EXPLORE THE MATERIAL →
1/ In the book review, copy out everything from "Buy now: [ ChristianBook.com" down to "to the world.", switching "anchorage" to "cell".
2/ Answer these questions from the book review:
(a) Who wrote the review?
(b) Which press published the paperback edition?
(c) What distinction does the review give the book in which Julian wrote down her revelations?

:: DOCUMENT SECTION ::

Friday, August 13th, 2010

“A Renewed Appreciation
of God’s Love for his People

A Review of
Julian of Norwich:
A Contemplative Biography.

By Amy Frykholm
.

Reviewed by Mary Bowling.

Julian of Norwich:
A Contemplative Biography.

Amy Frykholm
.
Paperback: Paraclete Press, 2010.
Buy now: [ ChristianBook.com ]

Julian of Norwich by Amy FrykhomWhy a “contemplative biography” instead of just a biography? Maybe just a biography of Julian of Norwich isn’t enough.  For one thing, so little of the actual person is known that to make a biography based only on the facts we have about Julian’s life would be a very short book indeed.  It would also, if it contained only facts about this woman‘s life, be somewhat of a lie in itself. Julian never intended her writing to be about herself or to point back to her in any way. She didn’t seek fame or recognition — quite the opposite. She spent the last many years of her life secluded in an anchorage essentially dead to the world.

So why then any biography at all, if she was an unknown, and such a recluse as to be dead to the world?  That we know almost nothing about her, is certainly as she wished, but we do know one thing. She received a series of revelations from God which she, despite many limitations, managed to write down in words and which became the first book written in the English language by a woman. It was a notable accomplishment, but not one that she sought.

:::
:: STORED DATA ::

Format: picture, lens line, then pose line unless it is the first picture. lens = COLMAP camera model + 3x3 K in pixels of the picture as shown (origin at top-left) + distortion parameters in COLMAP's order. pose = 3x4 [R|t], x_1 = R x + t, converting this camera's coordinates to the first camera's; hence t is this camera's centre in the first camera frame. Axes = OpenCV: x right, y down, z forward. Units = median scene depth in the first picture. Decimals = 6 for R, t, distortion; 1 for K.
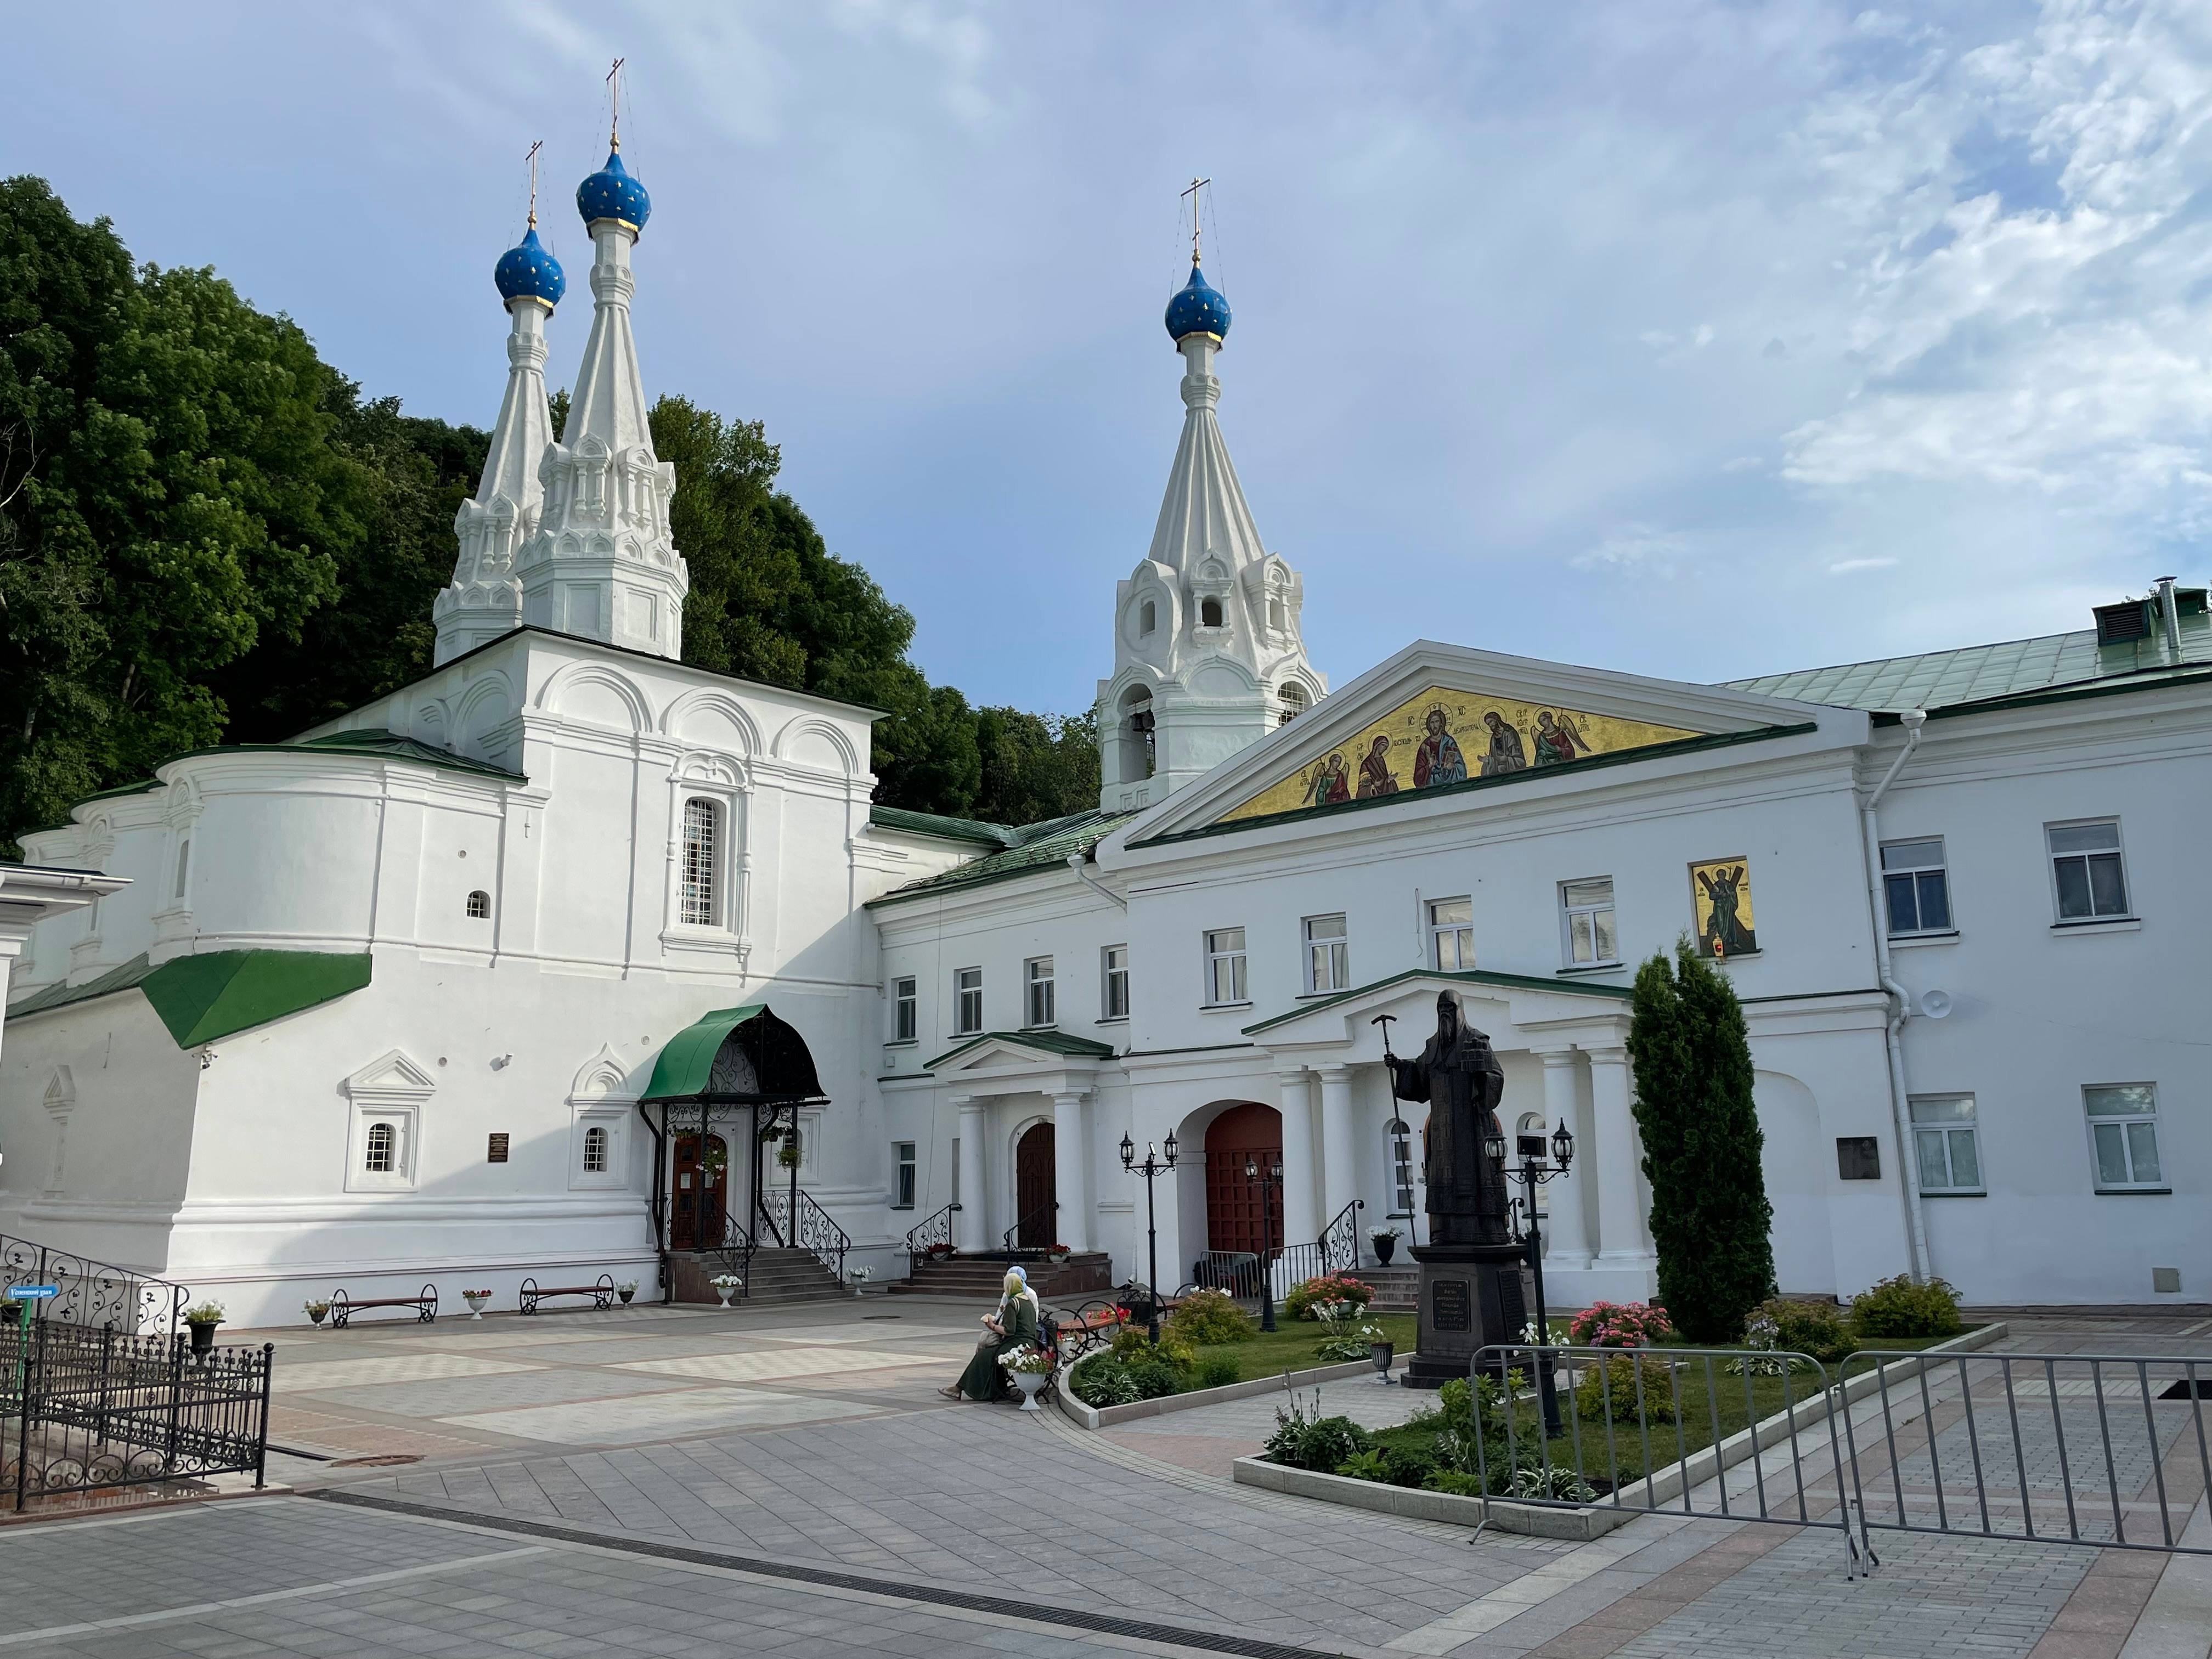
lens RADIAL K [[1792.0, 0, 1090.5], [0, 1792.0, 849.1], [0, 0, 1]] dist [0.036249, -0.011592]
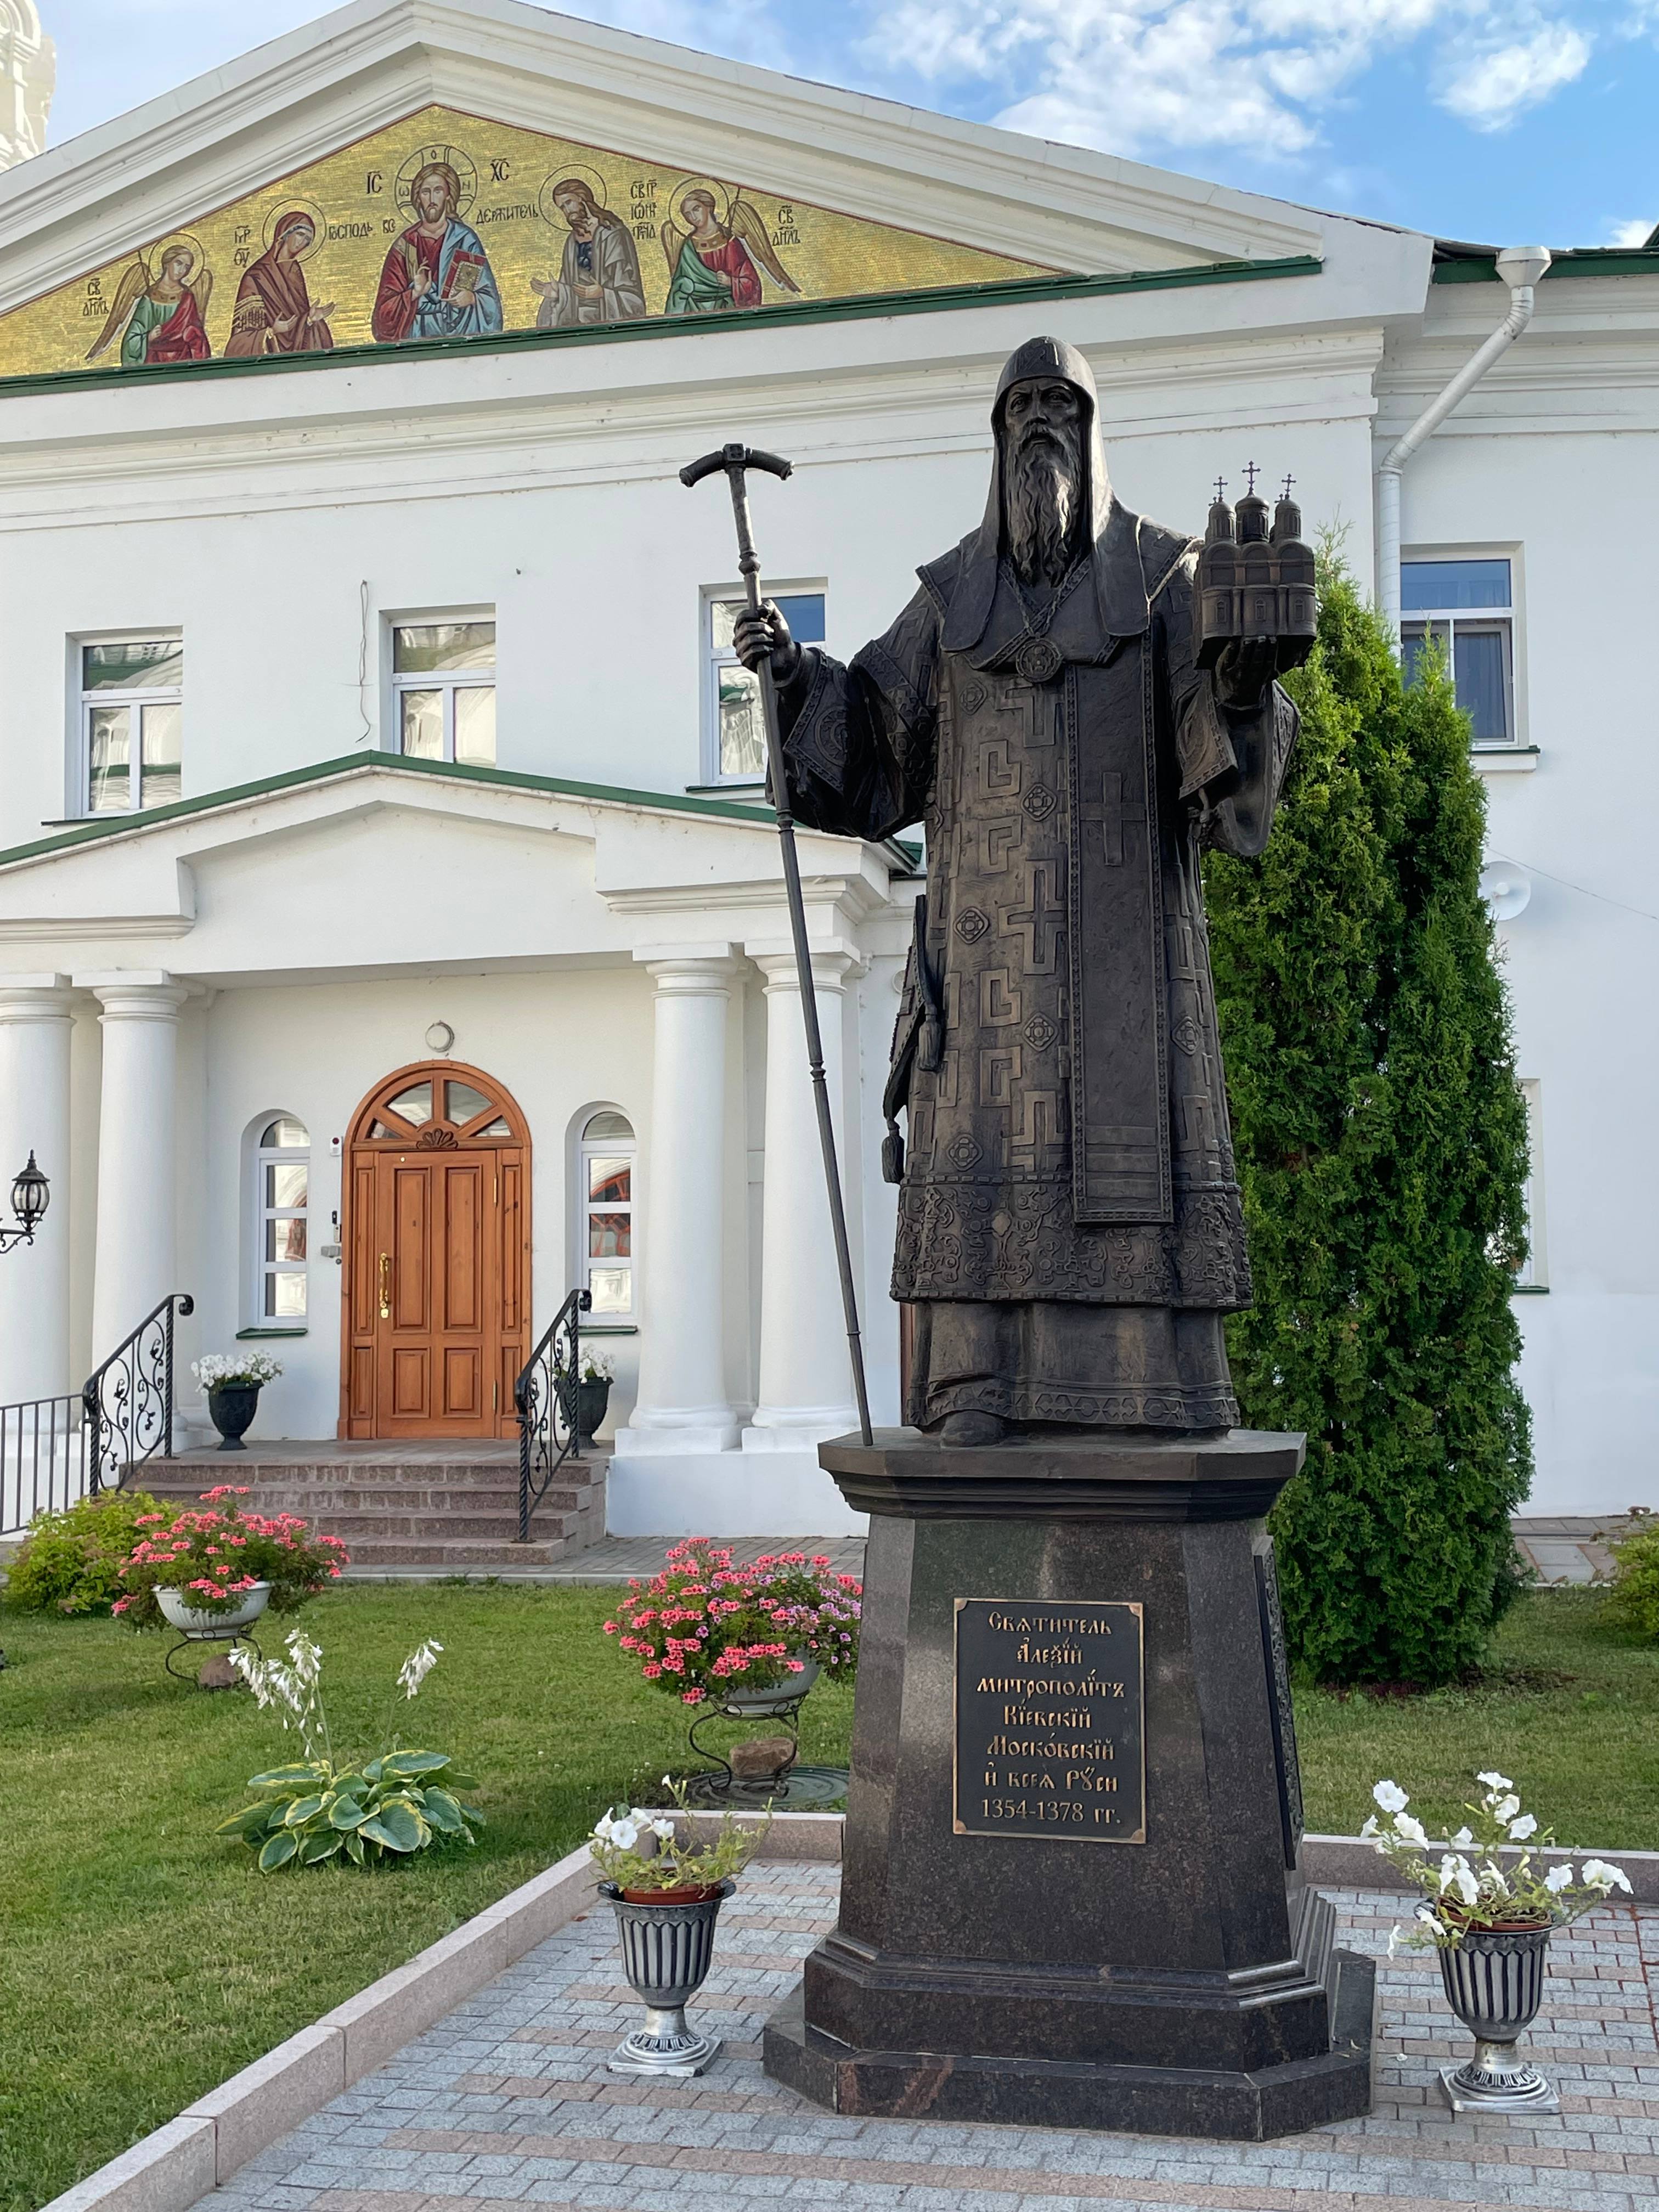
lens RADIAL K [[2448.2, 0, 834.9], [0, 2448.2, 1097.1], [0, 0, 1]] dist [0.080725, 0.000000]
pose [[0.890327, 0.049168, 0.452660, 0.022628], [-0.095230, 0.992274, 0.079524, 0.090671], [-0.445252, -0.113909, 0.888130, 0.432735]]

:::

RESULTS OF THE EXERCISE →
1/
Buy now: [ ChristianBook.com ]

Julian of Norwich by Amy FrykhomWhy a “contemplative biography” instead of just a biography? Maybe just a biography of Julian of Norwich isn’t enough.  For one thing, so little of the actual person is known that to make a biography based only on the facts we have about Julian’s life would be a very short book indeed.  It would also, if it contained only facts about this woman‘s life, be somewhat of a lie in itself. Julian never intended her writing to be about herself or to point back to her in any way. She didn’t seek fame or recognition — quite the opposite. She spent the last many years of her life secluded in an cell essentially dead to the world.

2/
(a) Mary Bowling.
(b) Paraclete Press.
(c) It became the first book written in the English language by a woman.